◆ TEXTE FOURNI
+++
Par Joël Gomes, consultant pour le groupe Square
L’histoire consacre les lydiens, peuple grec d’Asie mineure, comme les inventeurs de la monnaie telle que nous la connaissons aujourd’hui. Parallèlement, leur roi, le légendaire Midas, est le protagoniste d’un funeste destin et l’archétype même de l’avidité et des effets destructeurs que celle-ci peut produire. A la lumière de ces mythes, nous serions tentés d’en déduire un lien structurel, presque psychique, entre la monnaie, son accumulation, et la recherche du pouvoir hégémonique.
Ce lien, Facebook est en ce moment-même en train de l’éprouver : après avoir défini la notion de réseau social en connectant plus de 2 milliards de personnes dans le monde et avoir plus récemment été en position de faiseur de roi dans le scandale Cambridge Analytica, le géant américain, épaulé par un peu moins d’une trentaine d’autres grandes entreprises, étend son influence politique en envisageant de lancer « LIBRA », un projet de cryptomonnaie qui suscite tant les craintes que l’admiration. Le projet prendrait vraisemblablement la forme d’un « Stable Coin » indexé sur un panier de biens visant une faible volatilité (devises de référence, bons du trésor, etc.) 1. Elle dépendrait par ailleurs d’une blockchain privée opérée par un certain nombre d’acteurs ayant payé 10 millions de dollars leur ticket d’entrée, parmi lesquels on retrouve des géants comme MasterCard ou Visa, mais aussi le français Iliad, maison-mère de Free 2.
Suite à la publication de son « livre blanc » le 18 juin dernier, les réactions des divers régulateurs ne se sont pas faîtes attendre : en France, la Commission d’Enquête sur la Souveraineté Numérique du Sénat a auditionné deux jours plus tard, le 20 juin, Cédric O, le secrétaire d’Etat chargé du Numérique qui a rappelé l’importance d’avoir une politique « offensive » en la matière. Une telle politique passerait, selon lui, par la constitution d’acteurs privés à-même de concurrencer les géants américains : il rappelle que « tant que nous n’aurons pas un écosystème privé qui [sera] capable de challenger l’écosystème privé américain ou chinois, la main que nous avons sur notre souveraineté restera limitée » 3.
+++
[Éléments enregistrés du jeu de données]
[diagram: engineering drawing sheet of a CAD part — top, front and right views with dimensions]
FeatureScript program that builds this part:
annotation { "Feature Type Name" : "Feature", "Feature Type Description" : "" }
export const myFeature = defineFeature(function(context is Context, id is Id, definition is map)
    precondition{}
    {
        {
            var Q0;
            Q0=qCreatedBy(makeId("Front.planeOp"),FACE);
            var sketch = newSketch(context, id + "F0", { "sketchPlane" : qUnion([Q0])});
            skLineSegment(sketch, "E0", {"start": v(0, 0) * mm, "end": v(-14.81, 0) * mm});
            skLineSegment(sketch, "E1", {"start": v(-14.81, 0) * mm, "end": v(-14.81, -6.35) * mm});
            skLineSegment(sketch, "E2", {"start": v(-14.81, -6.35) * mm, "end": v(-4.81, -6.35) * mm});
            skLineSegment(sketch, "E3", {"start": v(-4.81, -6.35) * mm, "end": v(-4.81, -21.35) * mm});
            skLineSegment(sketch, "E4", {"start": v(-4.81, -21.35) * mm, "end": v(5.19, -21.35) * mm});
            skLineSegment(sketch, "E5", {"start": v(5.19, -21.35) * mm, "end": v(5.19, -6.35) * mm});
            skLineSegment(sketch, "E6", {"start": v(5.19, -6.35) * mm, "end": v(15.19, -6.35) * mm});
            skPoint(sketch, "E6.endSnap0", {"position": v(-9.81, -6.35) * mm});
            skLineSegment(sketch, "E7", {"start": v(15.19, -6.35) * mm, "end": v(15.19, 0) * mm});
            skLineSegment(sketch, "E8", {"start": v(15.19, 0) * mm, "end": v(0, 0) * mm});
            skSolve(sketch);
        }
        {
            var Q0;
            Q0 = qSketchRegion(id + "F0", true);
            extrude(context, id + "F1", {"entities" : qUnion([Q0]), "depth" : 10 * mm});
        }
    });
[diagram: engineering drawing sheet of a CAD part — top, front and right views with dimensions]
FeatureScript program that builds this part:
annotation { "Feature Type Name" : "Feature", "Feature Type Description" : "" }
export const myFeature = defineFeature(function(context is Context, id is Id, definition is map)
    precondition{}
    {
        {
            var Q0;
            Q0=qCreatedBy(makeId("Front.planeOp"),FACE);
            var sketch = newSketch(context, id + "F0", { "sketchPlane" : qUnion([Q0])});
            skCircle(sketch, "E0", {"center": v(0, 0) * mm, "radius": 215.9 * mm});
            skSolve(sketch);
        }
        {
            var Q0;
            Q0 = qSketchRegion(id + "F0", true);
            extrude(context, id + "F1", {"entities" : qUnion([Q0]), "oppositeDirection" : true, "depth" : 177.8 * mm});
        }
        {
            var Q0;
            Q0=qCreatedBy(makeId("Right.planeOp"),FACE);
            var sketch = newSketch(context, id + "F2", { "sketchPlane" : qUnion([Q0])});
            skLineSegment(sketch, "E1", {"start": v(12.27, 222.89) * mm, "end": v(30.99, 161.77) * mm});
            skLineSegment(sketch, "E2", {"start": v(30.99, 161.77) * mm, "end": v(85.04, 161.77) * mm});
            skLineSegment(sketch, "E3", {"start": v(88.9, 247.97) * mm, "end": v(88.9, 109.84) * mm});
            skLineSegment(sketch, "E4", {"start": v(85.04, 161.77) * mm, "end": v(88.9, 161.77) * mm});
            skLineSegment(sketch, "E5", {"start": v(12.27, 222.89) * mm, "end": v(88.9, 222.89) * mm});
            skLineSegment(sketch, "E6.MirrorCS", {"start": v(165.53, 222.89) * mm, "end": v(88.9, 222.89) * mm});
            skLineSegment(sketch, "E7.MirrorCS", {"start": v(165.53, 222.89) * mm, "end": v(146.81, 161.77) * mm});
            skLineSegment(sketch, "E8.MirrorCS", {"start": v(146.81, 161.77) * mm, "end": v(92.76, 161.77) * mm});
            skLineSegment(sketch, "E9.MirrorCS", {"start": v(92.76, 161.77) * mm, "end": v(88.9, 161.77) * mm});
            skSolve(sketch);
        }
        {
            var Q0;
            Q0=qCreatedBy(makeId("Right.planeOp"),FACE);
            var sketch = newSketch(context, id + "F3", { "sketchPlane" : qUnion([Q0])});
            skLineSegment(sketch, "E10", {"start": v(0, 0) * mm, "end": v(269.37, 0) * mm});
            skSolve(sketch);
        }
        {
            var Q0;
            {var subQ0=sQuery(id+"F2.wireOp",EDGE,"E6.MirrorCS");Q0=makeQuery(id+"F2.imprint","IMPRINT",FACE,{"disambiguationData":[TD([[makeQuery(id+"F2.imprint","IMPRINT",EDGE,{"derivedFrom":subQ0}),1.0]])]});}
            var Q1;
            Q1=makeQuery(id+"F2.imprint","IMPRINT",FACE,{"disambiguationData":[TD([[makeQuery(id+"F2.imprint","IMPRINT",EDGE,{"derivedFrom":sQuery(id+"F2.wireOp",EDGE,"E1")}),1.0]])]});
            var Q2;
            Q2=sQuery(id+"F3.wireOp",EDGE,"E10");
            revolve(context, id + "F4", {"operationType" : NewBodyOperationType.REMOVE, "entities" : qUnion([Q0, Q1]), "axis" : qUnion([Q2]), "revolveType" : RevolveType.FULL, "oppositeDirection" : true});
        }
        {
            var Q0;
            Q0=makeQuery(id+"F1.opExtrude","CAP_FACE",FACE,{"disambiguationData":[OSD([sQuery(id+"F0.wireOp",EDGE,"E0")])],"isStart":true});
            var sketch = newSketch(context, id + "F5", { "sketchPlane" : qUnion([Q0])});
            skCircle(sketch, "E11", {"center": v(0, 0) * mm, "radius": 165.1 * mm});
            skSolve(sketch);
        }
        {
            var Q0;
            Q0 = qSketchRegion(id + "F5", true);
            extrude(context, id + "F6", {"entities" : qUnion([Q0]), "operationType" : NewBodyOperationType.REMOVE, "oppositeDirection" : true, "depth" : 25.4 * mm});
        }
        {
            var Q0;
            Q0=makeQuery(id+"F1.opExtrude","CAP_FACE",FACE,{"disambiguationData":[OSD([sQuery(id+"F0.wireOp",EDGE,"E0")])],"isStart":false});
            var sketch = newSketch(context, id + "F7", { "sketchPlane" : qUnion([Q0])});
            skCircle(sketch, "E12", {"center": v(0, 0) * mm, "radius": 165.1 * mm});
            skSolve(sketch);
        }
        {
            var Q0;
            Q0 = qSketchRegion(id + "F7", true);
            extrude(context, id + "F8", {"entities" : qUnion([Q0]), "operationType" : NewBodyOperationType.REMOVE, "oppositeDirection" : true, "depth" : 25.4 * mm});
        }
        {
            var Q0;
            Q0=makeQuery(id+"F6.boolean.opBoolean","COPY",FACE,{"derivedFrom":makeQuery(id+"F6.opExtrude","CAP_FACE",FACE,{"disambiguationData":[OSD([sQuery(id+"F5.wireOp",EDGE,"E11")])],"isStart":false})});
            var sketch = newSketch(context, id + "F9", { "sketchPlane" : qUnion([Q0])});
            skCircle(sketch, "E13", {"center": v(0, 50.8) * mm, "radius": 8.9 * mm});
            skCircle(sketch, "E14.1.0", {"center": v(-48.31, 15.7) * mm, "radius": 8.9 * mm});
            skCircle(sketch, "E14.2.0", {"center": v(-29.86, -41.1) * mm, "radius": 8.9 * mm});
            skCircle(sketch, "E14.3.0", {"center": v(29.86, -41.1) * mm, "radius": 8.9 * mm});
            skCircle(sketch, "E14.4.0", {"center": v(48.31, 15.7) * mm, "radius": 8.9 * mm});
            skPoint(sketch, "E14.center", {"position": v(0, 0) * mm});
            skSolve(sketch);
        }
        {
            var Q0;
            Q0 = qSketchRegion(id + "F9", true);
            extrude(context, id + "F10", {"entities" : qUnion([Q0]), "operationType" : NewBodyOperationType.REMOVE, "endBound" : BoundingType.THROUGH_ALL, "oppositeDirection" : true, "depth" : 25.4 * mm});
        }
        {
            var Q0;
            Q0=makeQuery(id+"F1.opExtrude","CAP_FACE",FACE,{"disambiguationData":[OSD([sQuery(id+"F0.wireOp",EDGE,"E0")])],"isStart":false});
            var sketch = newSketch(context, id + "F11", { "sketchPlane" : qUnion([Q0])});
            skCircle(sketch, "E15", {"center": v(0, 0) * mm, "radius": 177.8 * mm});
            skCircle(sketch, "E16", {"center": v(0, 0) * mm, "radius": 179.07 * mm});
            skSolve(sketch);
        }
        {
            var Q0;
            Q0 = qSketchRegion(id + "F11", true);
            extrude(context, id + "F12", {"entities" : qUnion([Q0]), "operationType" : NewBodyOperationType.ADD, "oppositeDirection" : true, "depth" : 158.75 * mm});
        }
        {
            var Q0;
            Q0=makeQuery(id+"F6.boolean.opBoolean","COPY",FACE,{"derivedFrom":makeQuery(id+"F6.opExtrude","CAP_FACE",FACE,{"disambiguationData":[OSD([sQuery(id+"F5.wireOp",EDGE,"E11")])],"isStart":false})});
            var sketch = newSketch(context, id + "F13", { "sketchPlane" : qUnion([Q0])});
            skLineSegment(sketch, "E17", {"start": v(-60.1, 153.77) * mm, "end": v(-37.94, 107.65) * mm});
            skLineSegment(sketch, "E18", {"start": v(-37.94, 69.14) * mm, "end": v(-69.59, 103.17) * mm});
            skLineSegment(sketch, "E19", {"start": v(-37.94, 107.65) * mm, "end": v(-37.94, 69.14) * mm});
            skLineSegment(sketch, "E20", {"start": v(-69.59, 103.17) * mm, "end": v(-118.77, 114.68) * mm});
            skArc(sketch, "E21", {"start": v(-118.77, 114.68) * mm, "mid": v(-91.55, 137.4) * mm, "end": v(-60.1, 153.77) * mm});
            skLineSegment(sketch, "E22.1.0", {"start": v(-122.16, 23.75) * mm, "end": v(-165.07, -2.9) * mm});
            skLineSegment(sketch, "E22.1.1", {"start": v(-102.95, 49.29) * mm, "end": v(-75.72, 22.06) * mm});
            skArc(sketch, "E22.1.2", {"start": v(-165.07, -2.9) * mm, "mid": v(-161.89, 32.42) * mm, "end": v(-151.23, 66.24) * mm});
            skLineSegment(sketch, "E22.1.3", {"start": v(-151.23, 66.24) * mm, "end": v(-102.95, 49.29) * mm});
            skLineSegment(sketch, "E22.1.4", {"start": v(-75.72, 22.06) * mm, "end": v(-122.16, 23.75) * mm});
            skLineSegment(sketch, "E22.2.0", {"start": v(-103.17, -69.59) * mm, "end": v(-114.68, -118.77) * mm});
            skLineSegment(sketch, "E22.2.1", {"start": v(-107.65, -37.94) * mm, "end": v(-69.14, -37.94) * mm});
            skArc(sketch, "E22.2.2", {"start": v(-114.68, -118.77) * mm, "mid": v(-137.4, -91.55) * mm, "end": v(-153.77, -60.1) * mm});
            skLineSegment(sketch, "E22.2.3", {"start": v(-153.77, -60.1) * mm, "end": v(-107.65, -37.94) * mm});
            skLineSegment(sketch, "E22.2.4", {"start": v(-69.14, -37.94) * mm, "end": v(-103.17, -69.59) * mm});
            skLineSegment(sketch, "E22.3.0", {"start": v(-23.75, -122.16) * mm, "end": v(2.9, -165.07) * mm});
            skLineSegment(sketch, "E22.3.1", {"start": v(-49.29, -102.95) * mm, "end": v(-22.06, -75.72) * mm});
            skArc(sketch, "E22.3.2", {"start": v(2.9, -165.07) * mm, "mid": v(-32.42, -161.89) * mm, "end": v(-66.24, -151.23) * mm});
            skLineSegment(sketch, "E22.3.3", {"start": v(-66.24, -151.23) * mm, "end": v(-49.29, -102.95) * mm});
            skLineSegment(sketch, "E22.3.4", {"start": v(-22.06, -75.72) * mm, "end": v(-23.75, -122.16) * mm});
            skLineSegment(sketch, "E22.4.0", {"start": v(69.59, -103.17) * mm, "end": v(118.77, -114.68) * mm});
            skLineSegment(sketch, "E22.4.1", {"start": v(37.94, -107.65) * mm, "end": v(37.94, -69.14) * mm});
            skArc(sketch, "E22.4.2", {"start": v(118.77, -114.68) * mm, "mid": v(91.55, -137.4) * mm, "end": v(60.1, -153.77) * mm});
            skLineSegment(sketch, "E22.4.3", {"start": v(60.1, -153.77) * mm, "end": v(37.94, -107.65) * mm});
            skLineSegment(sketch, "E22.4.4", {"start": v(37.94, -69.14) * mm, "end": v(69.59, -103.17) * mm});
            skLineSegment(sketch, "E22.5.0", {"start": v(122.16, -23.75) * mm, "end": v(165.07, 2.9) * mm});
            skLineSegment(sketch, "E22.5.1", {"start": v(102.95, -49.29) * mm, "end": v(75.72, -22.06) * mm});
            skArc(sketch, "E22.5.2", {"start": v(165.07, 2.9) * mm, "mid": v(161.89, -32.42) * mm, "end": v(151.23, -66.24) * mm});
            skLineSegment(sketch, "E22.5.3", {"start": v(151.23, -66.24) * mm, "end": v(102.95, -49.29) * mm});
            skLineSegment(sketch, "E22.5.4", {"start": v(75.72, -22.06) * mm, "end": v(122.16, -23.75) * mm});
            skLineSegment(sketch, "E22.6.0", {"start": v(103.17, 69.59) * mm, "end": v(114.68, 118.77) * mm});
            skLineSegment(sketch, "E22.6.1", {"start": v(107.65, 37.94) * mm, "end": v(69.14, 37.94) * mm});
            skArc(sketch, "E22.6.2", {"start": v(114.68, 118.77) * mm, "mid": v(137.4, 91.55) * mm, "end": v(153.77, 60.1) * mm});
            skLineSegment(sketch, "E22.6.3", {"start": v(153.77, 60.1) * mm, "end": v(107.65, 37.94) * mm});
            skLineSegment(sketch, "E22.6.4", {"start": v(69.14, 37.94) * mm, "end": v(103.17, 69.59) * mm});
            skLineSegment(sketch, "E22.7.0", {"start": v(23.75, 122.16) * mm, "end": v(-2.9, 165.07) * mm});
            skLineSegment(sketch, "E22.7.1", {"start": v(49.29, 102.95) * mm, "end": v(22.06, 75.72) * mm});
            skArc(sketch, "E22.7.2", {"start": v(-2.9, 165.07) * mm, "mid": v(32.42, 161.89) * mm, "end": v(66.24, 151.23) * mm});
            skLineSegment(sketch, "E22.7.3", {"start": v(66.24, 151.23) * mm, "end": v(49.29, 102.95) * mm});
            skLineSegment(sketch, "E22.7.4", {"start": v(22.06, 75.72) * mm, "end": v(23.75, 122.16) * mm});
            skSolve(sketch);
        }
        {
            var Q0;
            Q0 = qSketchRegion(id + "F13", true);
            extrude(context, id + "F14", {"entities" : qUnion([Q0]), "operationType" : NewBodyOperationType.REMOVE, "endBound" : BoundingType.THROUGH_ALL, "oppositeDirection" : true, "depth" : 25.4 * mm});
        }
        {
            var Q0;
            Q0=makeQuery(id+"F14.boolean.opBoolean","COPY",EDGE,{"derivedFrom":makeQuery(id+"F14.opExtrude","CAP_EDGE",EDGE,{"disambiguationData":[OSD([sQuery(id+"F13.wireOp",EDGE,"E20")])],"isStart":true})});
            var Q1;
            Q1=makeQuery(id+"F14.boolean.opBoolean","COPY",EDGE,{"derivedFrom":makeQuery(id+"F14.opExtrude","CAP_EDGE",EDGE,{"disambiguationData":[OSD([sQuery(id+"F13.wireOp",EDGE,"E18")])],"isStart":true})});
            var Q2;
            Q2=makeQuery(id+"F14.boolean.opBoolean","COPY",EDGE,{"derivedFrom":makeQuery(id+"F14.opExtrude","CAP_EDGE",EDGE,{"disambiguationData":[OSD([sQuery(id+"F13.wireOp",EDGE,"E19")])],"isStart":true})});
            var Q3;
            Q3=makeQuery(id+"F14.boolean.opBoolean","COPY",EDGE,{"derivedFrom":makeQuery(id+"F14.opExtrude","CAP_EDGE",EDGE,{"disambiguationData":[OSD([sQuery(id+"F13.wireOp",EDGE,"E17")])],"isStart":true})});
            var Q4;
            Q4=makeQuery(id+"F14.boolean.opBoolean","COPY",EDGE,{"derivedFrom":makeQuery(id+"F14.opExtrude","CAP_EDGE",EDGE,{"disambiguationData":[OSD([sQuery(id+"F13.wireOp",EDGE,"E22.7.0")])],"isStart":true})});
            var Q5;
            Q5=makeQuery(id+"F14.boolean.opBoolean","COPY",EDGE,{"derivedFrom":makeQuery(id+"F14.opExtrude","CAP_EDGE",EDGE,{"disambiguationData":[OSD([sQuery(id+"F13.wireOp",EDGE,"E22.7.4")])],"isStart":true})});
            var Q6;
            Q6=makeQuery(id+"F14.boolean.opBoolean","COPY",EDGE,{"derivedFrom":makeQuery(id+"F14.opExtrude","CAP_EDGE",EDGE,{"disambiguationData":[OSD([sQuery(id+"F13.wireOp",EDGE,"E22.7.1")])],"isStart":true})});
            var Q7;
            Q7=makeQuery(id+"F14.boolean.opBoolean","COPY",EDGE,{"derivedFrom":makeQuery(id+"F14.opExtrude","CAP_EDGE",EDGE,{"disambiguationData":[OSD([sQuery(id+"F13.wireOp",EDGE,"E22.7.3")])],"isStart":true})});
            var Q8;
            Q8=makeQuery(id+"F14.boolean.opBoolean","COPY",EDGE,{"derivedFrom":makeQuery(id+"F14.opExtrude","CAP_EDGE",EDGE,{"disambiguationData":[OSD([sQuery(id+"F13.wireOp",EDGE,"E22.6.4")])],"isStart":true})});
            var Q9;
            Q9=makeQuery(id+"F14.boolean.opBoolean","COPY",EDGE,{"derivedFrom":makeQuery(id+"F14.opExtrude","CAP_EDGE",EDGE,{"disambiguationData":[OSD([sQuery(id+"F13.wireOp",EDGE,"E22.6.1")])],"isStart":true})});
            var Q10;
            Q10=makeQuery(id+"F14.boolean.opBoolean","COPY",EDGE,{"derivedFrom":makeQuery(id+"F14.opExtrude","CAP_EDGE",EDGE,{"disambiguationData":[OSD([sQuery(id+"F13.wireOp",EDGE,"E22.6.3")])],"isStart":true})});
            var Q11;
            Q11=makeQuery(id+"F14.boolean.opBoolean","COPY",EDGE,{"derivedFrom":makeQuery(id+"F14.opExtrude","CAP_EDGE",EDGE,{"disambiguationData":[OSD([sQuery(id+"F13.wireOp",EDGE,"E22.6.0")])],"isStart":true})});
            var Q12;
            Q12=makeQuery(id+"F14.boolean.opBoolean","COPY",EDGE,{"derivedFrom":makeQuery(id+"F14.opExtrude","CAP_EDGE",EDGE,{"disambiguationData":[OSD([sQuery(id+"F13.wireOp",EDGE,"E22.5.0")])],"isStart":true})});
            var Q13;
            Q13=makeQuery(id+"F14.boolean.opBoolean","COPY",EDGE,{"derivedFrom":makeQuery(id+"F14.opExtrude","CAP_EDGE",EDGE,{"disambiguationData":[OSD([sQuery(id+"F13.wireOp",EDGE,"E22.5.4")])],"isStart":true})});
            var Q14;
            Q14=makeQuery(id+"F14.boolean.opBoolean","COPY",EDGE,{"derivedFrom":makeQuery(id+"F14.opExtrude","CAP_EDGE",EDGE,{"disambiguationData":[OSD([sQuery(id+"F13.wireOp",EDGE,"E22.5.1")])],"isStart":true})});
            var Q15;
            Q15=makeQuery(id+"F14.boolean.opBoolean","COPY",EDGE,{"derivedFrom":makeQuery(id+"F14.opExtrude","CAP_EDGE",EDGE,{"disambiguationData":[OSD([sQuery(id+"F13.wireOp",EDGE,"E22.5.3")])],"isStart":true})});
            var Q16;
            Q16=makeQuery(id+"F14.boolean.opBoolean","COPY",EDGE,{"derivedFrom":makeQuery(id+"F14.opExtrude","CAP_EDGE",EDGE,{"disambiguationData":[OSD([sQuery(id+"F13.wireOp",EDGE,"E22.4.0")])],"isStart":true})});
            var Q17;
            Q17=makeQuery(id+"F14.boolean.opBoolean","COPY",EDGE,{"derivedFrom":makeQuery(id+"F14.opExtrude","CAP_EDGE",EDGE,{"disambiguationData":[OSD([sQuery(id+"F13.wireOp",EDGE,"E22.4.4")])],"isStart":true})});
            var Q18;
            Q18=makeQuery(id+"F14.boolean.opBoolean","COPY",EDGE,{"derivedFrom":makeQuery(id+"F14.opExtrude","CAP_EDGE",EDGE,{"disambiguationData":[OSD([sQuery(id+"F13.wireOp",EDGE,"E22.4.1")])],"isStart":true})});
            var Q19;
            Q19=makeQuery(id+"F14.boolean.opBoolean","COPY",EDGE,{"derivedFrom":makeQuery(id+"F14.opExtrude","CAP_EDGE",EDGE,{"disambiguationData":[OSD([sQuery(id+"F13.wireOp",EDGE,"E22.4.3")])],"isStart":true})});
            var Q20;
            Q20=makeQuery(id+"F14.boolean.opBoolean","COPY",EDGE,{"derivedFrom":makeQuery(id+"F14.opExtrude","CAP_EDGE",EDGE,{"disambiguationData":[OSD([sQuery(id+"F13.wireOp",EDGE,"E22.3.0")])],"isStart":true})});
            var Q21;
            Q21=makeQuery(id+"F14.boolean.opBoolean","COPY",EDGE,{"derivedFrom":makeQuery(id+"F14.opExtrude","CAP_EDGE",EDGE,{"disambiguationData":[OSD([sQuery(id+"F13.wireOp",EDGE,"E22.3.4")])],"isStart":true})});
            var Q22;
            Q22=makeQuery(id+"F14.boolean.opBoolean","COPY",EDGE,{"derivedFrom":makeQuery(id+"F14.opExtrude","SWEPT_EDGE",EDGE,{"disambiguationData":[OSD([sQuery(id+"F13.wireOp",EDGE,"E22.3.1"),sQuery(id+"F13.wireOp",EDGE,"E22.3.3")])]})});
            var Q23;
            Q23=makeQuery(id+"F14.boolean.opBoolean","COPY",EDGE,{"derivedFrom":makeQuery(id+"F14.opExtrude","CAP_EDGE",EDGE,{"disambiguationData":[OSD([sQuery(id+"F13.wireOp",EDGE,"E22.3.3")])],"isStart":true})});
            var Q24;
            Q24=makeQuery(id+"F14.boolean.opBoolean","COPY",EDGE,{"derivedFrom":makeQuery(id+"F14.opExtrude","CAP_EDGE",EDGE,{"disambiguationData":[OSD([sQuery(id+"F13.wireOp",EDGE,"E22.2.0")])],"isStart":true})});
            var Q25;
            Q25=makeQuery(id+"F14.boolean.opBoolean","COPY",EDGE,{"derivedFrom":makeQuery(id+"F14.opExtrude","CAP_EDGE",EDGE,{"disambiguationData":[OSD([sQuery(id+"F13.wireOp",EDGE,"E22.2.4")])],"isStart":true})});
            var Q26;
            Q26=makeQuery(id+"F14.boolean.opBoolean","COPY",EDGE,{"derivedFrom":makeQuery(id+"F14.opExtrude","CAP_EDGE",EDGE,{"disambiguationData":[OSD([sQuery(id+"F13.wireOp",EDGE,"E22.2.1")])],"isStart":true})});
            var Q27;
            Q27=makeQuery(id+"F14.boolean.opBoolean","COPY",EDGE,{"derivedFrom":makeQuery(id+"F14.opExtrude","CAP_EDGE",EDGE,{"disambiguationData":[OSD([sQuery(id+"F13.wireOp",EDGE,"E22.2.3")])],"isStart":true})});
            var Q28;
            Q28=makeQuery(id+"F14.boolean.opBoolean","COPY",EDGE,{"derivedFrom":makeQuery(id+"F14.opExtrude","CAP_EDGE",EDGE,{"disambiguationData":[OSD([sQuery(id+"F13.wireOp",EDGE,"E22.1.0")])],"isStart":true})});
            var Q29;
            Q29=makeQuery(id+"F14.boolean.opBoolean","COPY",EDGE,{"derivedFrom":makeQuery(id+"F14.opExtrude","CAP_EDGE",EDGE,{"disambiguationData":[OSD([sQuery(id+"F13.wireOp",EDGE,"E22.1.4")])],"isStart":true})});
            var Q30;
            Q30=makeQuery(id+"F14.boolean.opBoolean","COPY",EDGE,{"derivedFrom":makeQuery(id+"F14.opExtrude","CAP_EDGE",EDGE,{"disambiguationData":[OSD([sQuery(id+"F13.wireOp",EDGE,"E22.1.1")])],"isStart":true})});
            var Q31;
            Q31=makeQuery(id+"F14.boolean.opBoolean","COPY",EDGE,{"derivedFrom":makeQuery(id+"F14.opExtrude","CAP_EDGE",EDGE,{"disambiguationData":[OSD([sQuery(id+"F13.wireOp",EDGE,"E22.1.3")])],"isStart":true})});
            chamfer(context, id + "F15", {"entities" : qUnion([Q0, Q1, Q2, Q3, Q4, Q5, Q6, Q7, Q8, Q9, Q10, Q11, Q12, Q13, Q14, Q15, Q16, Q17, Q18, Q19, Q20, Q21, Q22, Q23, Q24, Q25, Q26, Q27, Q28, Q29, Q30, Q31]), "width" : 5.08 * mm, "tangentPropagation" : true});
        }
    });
+++
◆ CONSIGNES
1. Résumez en trois phrases le paragraphe du texte sur Libra qui commence par « L’histoire consacre les lydiens ».
2. Recopiez sans rien changer le passage du texte sur Libra qui commence aux mots « Par Joël Gomes, consultant » et s’arrête après les mots « du pouvoir hégémonique. ».

◆ RÉSULTATS
1. Les Lydiens, peuple grec d’Asie Mineure, sont considérés comme les inventeurs de la monnaie telle qu’on la connaît aujourd’hui. Leur roi, le légendaire Midas, a connu un destin funeste et incarne l’avidité et ses effets destructeurs. Ces mythes laissent penser qu’il existe un lien profond, presque psychique, entre la monnaie, son accumulation et la recherche du pouvoir hégémonique.

2.
Par Joël Gomes, consultant pour le groupe Square
L’histoire consacre les lydiens, peuple grec d’Asie mineure, comme les inventeurs de la monnaie telle que nous la connaissons aujourd’hui. Parallèlement, leur roi, le légendaire Midas, est le protagoniste d’un funeste destin et l’archétype même de l’avidité et des effets destructeurs que celle-ci peut produire. A la lumière de ces mythes, nous serions tentés d’en déduire un lien structurel, presque psychique, entre la monnaie, son accumulation, et la recherche du pouvoir hégémonique.